Knowledge Sharing Cultures: A competitive advantage that can't be copied

"A company's value is not based on it physical assets such as plant, equipment, and machinery. Rather, it is based on knowledge, know how and intellectual assets – all embedded in people." (Dess & Lumpkin, 2002)

 

"Can knowledge sharing culture be a resource that provides a firm with a competitive advantage?"

 

Organisations are becoming increasingly aware of the importance of knowledge.

Specifically, the capacity to create knowledge-sharing environments, which become 'the way we do things around here' (aka 'culture') is emerging more and more as a source of competitive advantage that cannot be copied.

This discussion paper contends that knowledge sharing culture is a capability that provides the firm with a competitive advantage and that the intangible resources (1) of the firm, which includes the people within the organisation, are directly tied to the firm's ability to create, and then sustain, competitive advantage.

In this paper I will first discuss what organisational knowledge is, why it is important then some considerations as to how it may be applied as a resource that can secure knowledge sharing culture as a competitive advantage.

In times of turbulent and unpredictable change, companies that can profitably evolve with continually changing circumstances (Welch, 2001, p. 448) will have the advantage over their competition. Having the right organizational knowledge can provide this advantage because it is a corporate asset that grows over time, becomes 'the way we do things around here', enhances diversification within the firm and cannot be imitated.

What is organisational knowledge?

Organisational knowledge is collective knowledge held by individuals within the firm. Grant (2005, P. 139) posits that individual knowledge is a human resource that makes up the capabilities of the firm (2). At the end of the day, competitive advantage goes to the firm who can build products that a market is prepared to pay for faster than the competition (Prahalad & Hamel 1990, p. 81). A firm's core competencies are made up of its resources and capabilities and it is the application of these that will ultimately decide how well it can add value in the eyes of its customers thus determining its competitive position within its industry.

Why is organisational knowledge important?

Developing organisational knowledge is important to the firm for a range of reasons.

Being able to diversify and adjust to changing circumstances quickly is one reason; another reason is that intellectual capital is so difficult to imitate (Teece, 1998, p. 57; Barney 1995, p. 60; Senge, 1994, p. 11 and Dess & Lumpkin, 2002, p. 84) because it is made up of both explicit and implicit, or tacit, knowledge.

Tacit knowledge being the part of knowledge that we know but cannot tell (Polanyi, 1967, p.4). The fact that tacit knowledge is so hard to communicate is one of the reasons why organisational knowledge is such a benefit and corporate asset when systems and procedures work well within the firm because it cannot be imitated. Leading organisations believe they can 'get close' to capturing tacit knowledge cost effectively through the use of video which also captures body movements and verbal expressions that would be difficult to capture in a document.

Organisational knowledge is now recognised as a major feature in any firm's attempt to secure 'sustainable' competitive advantage and therefore warrants continued allocation of resources in time and money to develop. Senge (1994, p11) supports this argument by contributing that in the long run, competitive advantage will be sustainable by the firm who can learn faster than its competition. It follows that the better a firm is able to take advantage of its organisational knowledge and perform its tasks, the harder it will be for a rival to match its interlocked activities (Porter, 1996, p. 73).
•••••
▶ **Activity 1**: Retype the part of the discussion paper on knowledge sharing cultures running from "Knowledge Sharing Cultures: A" down to "(Dess & Lumpkin, 2002)", word for word.

Recorded data
•••••
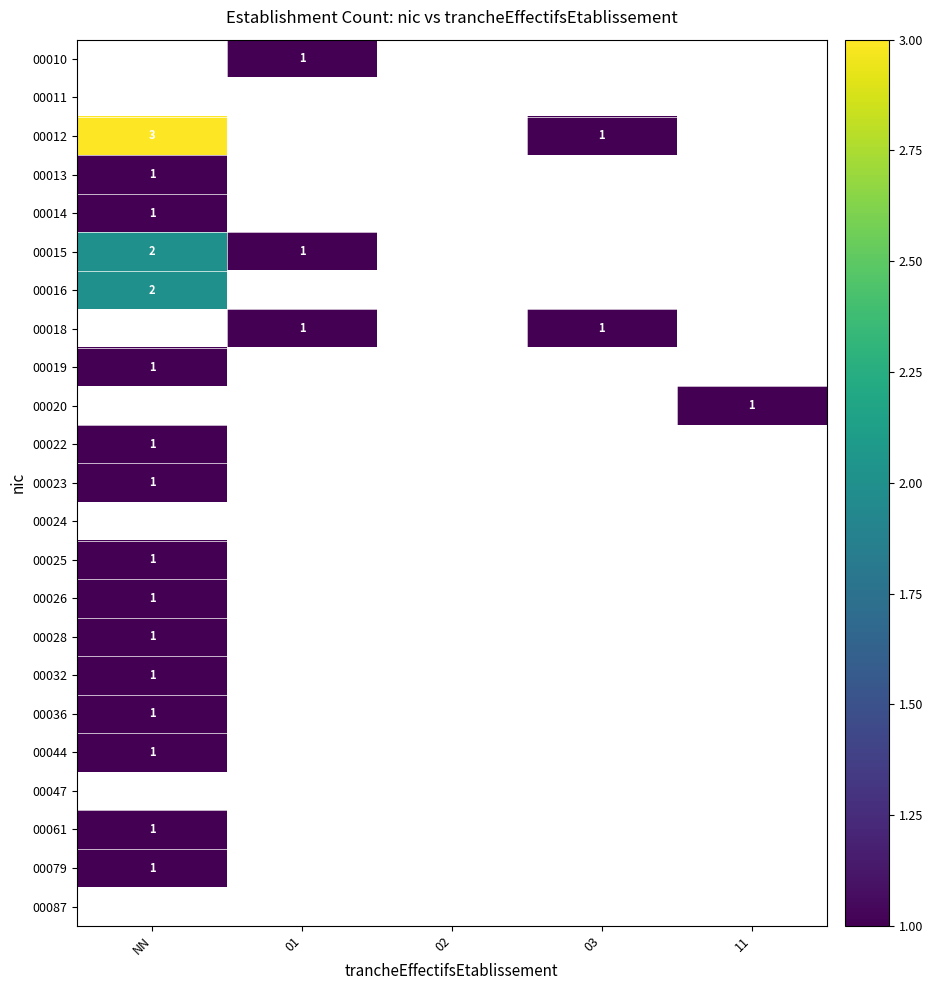

Is the value of 00024 at 02 greater than the value of 00019 at 11?

No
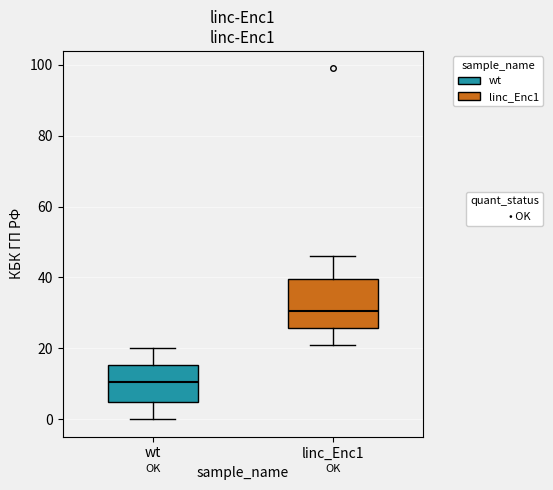

Where does the lower whisker of the box for linc_Enc1 end on the y-axis? The values are not printed on the chart, so give them approximately, as read against the axis.

22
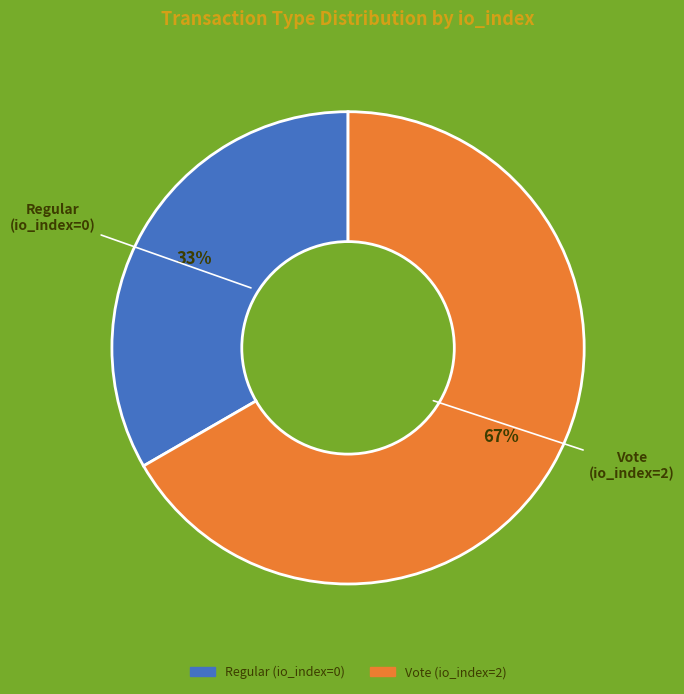

Do Regular (io_index=0) and Vote (io_index=2) together represent more than half of the pie?

Yes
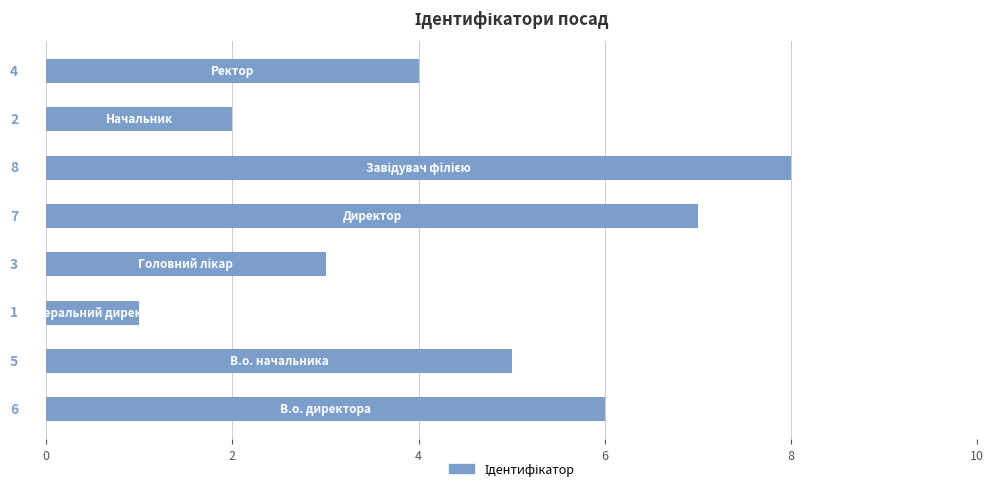

What is the sum of all values?

36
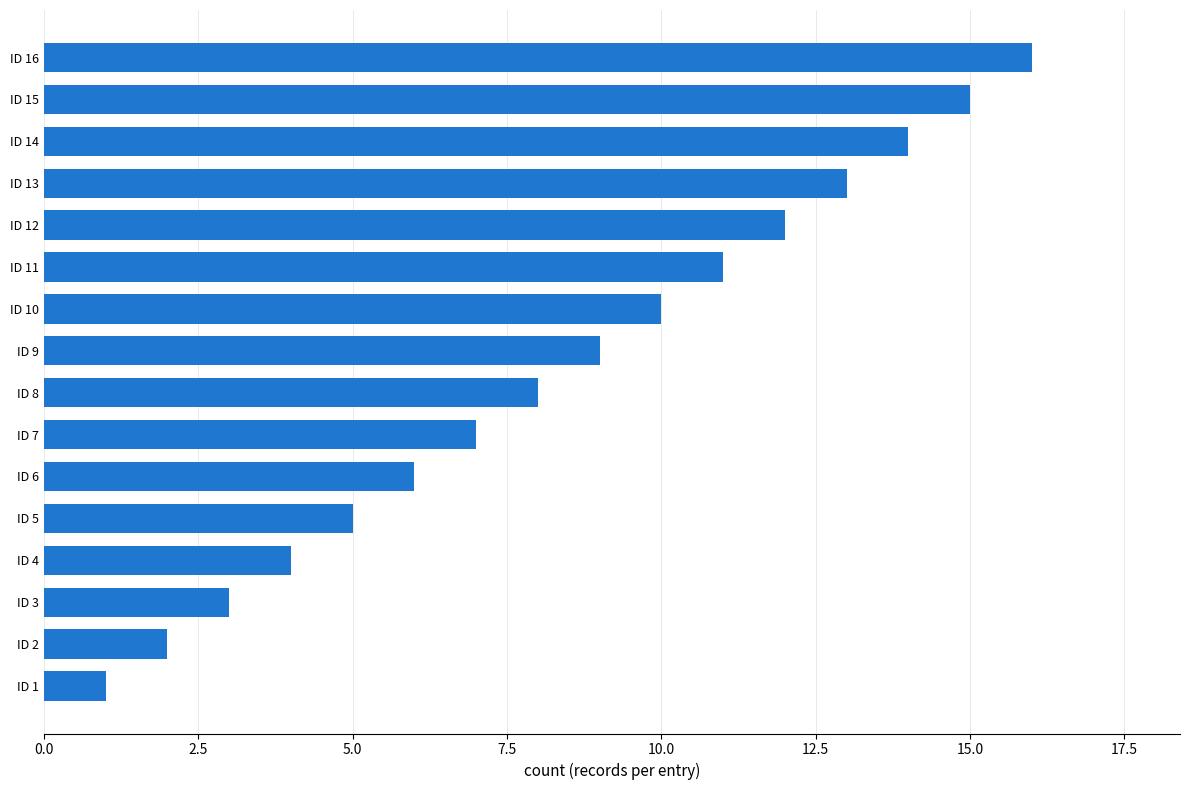

What is the greatest value displayed?

16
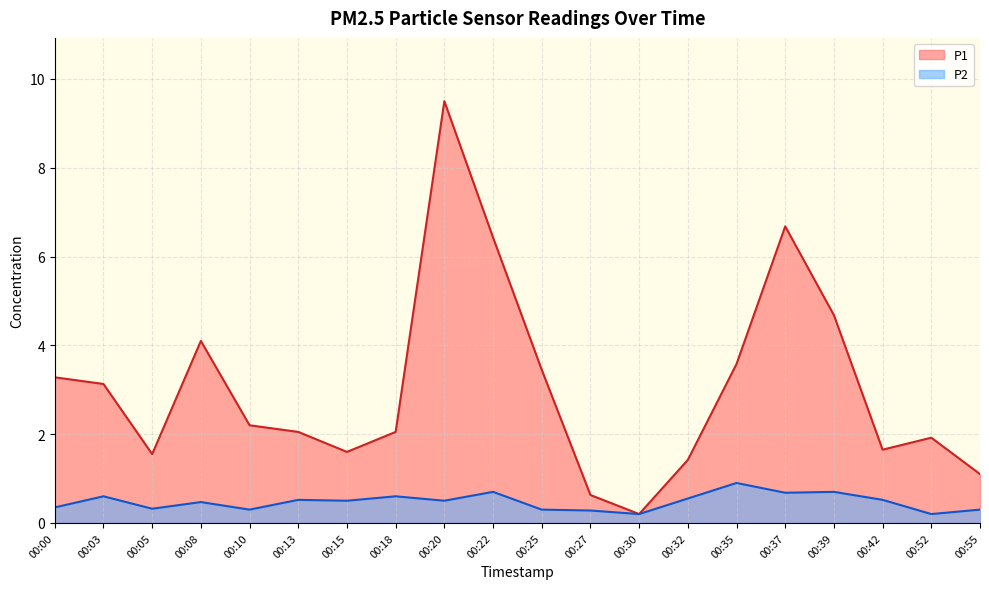

At which category does the chart reach its peak across all series?

00:20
•••••
▶ **Activity 2**: Repeat word for word everything in the records from the line containing "What is the sum of all values?" down to the end of the records. Leave the pictures out.

▶ **Task output 1**:
Knowledge Sharing Cultures: A competitive advantage that can't be copied

"A company's value is not based on it physical assets such as plant, equipment, and machinery. Rather, it is based on knowledge, know how and intellectual assets – all embedded in people." (Dess & Lumpkin, 2002)

▶ **Task output 2**:
What is the sum of all values?

36

What is the greatest value displayed?

16

At which category does the chart reach its peak across all series?

00:20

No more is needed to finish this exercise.